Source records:

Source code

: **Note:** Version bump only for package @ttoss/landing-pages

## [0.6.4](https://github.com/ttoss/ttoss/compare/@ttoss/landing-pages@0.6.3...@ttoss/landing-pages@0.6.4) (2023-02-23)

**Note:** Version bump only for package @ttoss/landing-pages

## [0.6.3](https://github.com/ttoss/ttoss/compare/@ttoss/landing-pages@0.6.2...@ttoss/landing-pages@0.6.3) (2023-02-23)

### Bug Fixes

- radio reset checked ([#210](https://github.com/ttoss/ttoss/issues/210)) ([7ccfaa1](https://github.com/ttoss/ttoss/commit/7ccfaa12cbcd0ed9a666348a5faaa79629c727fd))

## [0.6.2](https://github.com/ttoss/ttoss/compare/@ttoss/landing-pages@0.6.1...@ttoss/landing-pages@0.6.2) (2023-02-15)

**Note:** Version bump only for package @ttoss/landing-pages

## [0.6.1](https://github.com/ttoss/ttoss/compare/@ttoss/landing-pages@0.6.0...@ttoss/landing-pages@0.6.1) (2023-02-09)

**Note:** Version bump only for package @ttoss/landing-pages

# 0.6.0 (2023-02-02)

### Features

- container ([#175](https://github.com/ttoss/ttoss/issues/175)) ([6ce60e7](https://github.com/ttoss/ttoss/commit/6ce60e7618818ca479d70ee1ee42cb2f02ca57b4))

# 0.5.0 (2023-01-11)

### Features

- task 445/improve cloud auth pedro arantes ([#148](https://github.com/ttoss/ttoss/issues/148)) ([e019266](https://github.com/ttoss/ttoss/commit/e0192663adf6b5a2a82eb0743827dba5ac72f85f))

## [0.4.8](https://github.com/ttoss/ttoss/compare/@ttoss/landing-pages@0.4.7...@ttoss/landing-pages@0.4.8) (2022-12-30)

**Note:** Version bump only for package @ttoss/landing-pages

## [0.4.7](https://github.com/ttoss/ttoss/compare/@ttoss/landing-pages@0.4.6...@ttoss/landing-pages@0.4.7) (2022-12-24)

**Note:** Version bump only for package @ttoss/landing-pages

Exercise goal: I need exact copies of the lines from the one holding "# 0.6.0 (2023-02-02)" through the end of the records above, and nothing beyond them.

Written answer:
# 0.6.0 (2023-02-02)

### Features

- container ([#175](https://github.com/ttoss/ttoss/issues/175)) ([6ce60e7](https://github.com/ttoss/ttoss/commit/6ce60e7618818ca479d70ee1ee42cb2f02ca57b4))

# 0.5.0 (2023-01-11)

### Features

- task 445/improve cloud auth pedro arantes ([#148](https://github.com/ttoss/ttoss/issues/148)) ([e019266](https://github.com/ttoss/ttoss/commit/e0192663adf6b5a2a82eb0743827dba5ac72f85f))

## [0.4.8](https://github.com/ttoss/ttoss/compare/@ttoss/landing-pages@0.4.7...@ttoss/landing-pages@0.4.8) (2022-12-30)

**Note:** Version bump only for package @ttoss/landing-pages

## [0.4.7](https://github.com/ttoss/ttoss/compare/@ttoss/landing-pages@0.4.6...@ttoss/landing-pages@0.4.7) (2022-12-24)

**Note:** Version bump only for package @ttoss/landing-pages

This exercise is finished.